** STORED DATA follows **
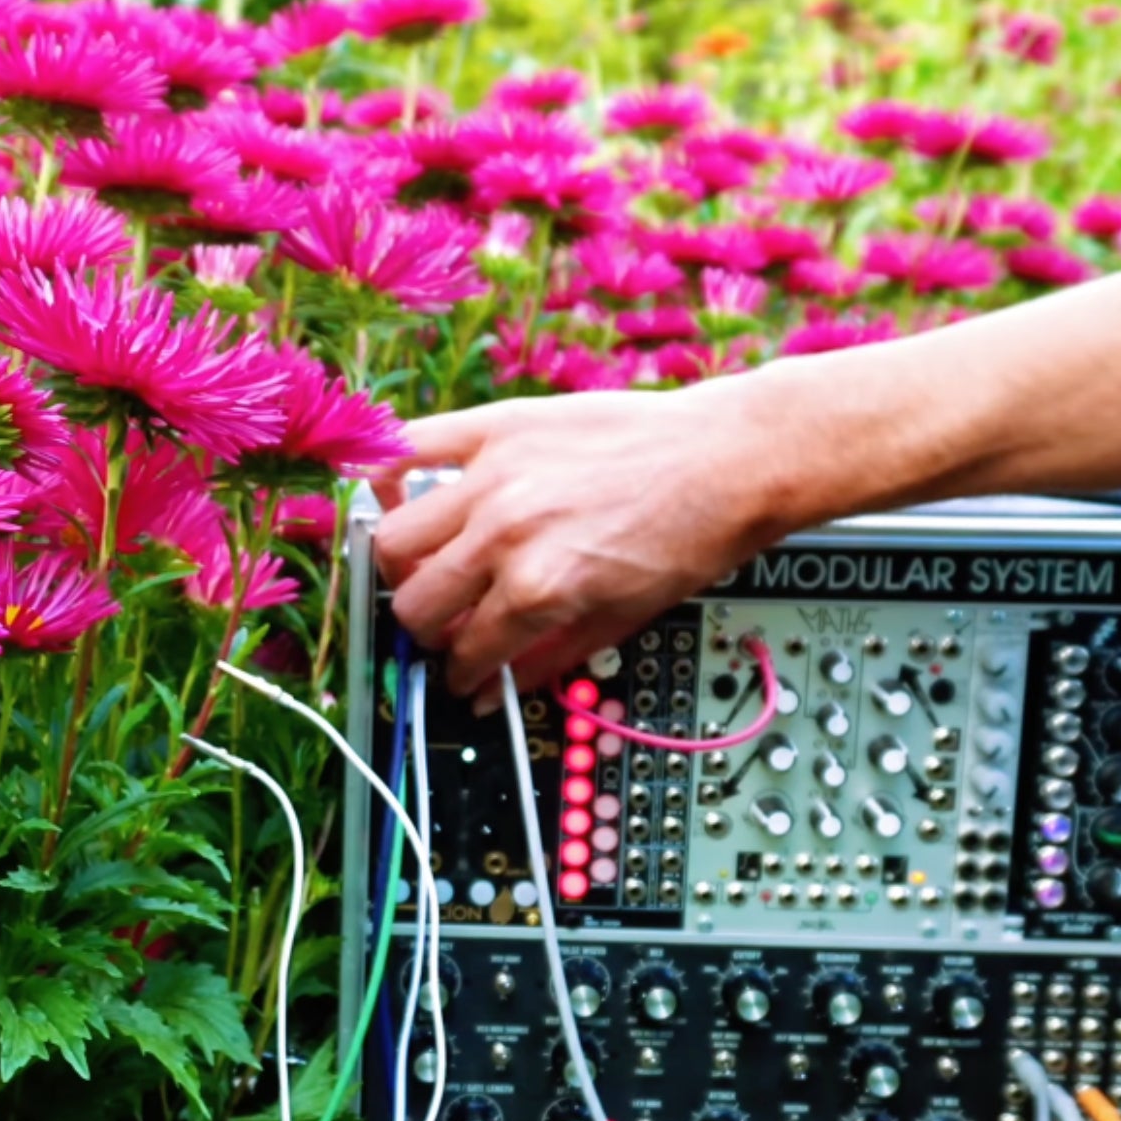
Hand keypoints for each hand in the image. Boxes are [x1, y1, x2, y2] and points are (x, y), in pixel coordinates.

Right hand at [372, 377, 803, 701]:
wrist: (730, 459)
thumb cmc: (690, 536)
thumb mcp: (623, 618)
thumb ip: (547, 658)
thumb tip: (495, 693)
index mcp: (538, 589)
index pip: (465, 652)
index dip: (463, 674)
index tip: (464, 673)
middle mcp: (504, 534)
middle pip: (413, 604)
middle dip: (426, 630)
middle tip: (447, 625)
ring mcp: (493, 477)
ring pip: (392, 537)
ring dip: (402, 566)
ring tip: (427, 566)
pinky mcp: (496, 427)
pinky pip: (409, 445)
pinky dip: (389, 471)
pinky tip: (400, 490)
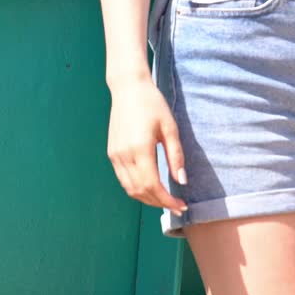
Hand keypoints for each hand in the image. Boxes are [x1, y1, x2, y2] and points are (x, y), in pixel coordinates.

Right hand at [107, 78, 188, 215]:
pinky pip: (123, 179)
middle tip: (178, 206)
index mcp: (140, 149)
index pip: (152, 186)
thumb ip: (176, 156)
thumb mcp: (170, 128)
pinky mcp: (112, 153)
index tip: (182, 206)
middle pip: (140, 191)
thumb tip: (182, 181)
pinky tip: (152, 188)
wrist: (128, 89)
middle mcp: (123, 155)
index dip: (167, 200)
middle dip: (160, 203)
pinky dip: (137, 189)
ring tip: (166, 200)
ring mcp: (114, 155)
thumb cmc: (153, 105)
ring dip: (148, 199)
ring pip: (130, 188)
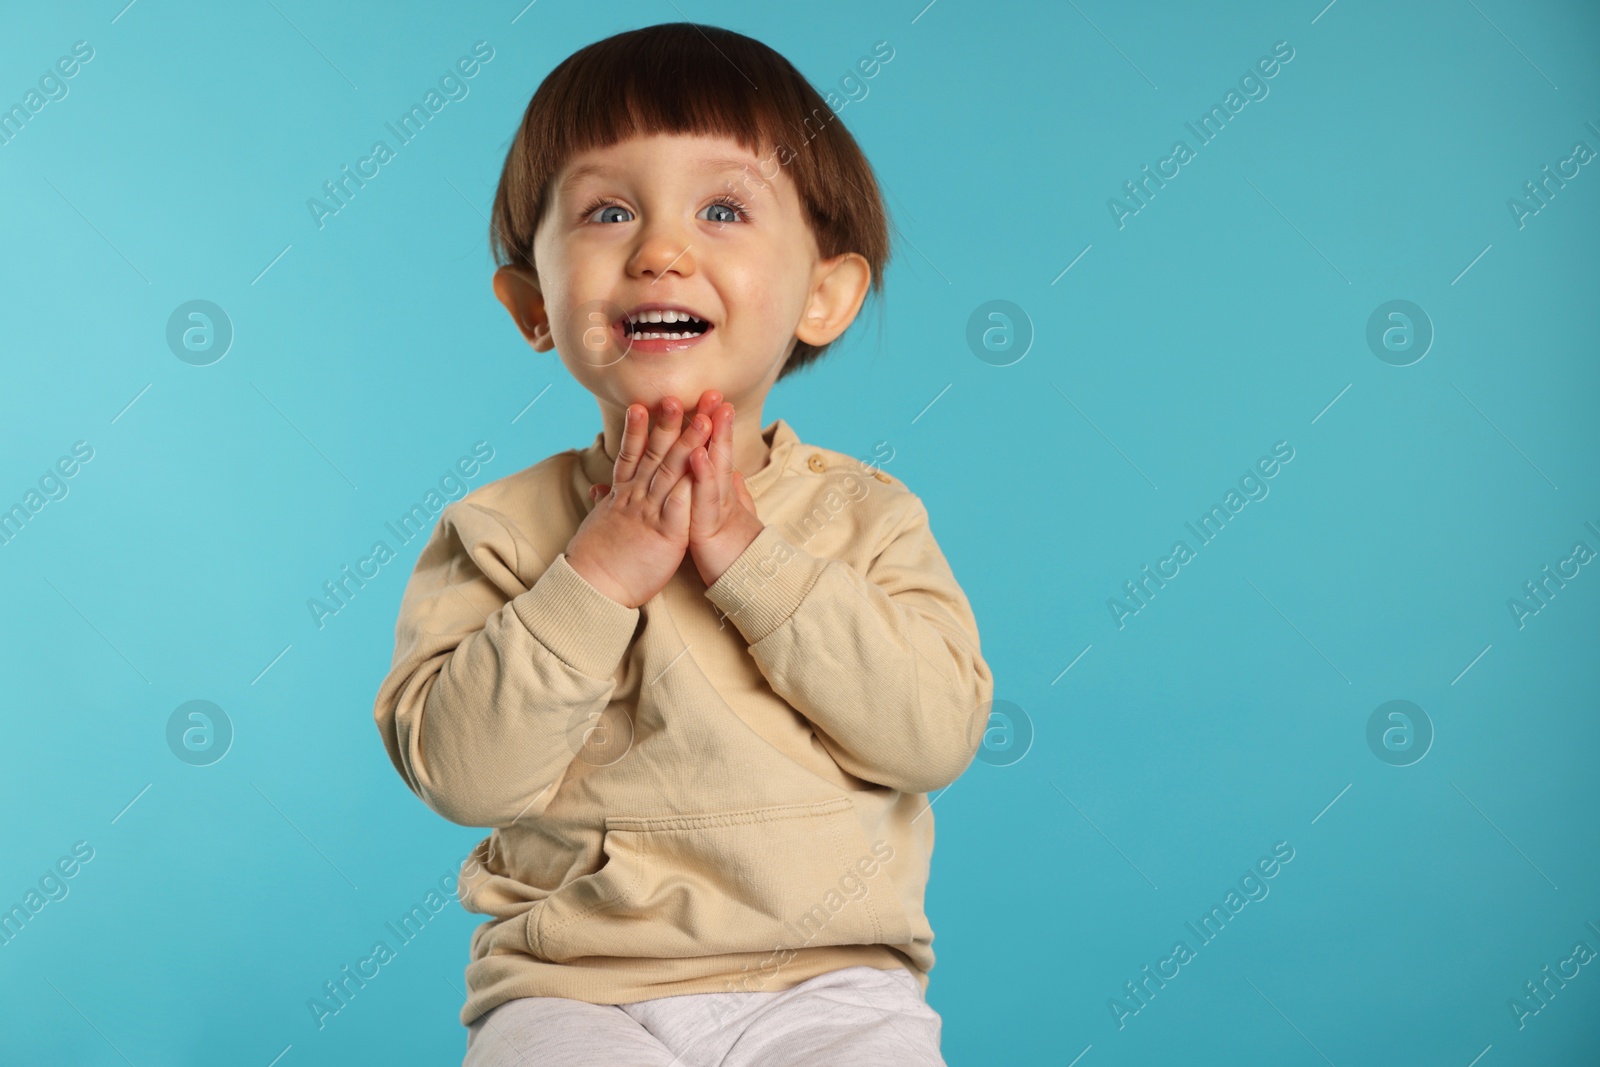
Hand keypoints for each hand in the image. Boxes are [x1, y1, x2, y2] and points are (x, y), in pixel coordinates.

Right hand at [564, 395, 713, 607]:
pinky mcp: (665, 534)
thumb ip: (605, 502)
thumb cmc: (597, 559)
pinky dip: (689, 484)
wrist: (591, 587)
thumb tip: (599, 489)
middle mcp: (636, 497)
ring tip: (702, 418)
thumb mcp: (601, 524)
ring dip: (687, 443)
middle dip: (668, 424)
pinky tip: (701, 464)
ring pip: (670, 472)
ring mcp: (650, 513)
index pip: (632, 454)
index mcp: (623, 495)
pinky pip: (679, 505)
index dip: (639, 428)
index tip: (644, 402)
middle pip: (654, 454)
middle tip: (678, 395)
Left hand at [685, 399, 765, 587]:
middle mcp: (721, 498)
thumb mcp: (731, 521)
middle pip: (719, 454)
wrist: (747, 587)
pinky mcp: (710, 529)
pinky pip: (705, 499)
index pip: (719, 455)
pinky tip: (696, 455)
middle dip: (717, 423)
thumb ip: (733, 495)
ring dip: (713, 441)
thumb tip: (734, 473)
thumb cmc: (737, 556)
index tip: (716, 402)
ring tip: (710, 413)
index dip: (718, 429)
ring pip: (715, 470)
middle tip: (716, 393)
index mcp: (721, 495)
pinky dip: (701, 476)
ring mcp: (718, 512)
** End of STORED DATA **
■ WHAT IS EXPECTED ■
What you return must match, character for character, the lines above from the one with "thumb ip: (547, 658)" through the one with "thumb mcp: (170, 128)", minus any pictures.

■ REPLY ■
thumb ip: (547, 658)
thumb tip: (495, 693)
index mcp: (538, 589)
index pip: (465, 652)
index dip: (463, 674)
index tip: (464, 673)
middle mcp: (504, 534)
middle pip: (413, 604)
middle dip: (426, 630)
middle tip: (447, 625)
ring mcp: (493, 477)
ring pip: (392, 537)
ring dip: (402, 566)
ring tip: (427, 566)
pinky mcp: (496, 427)
pinky pip: (409, 445)
pinky dip: (389, 471)
pinky tip: (400, 490)
Hand keypoints for each hand in the image. Boxes are [x1, y1, x2, y2] and points are (x, y), in pixel coordinates.

Right hand at [107, 78, 188, 215]:
pinky pip: (123, 179)
middle tip: (178, 206)
index mcp: (140, 149)
index pip: (152, 186)
thumb ip: (176, 156)
thumb mcp: (170, 128)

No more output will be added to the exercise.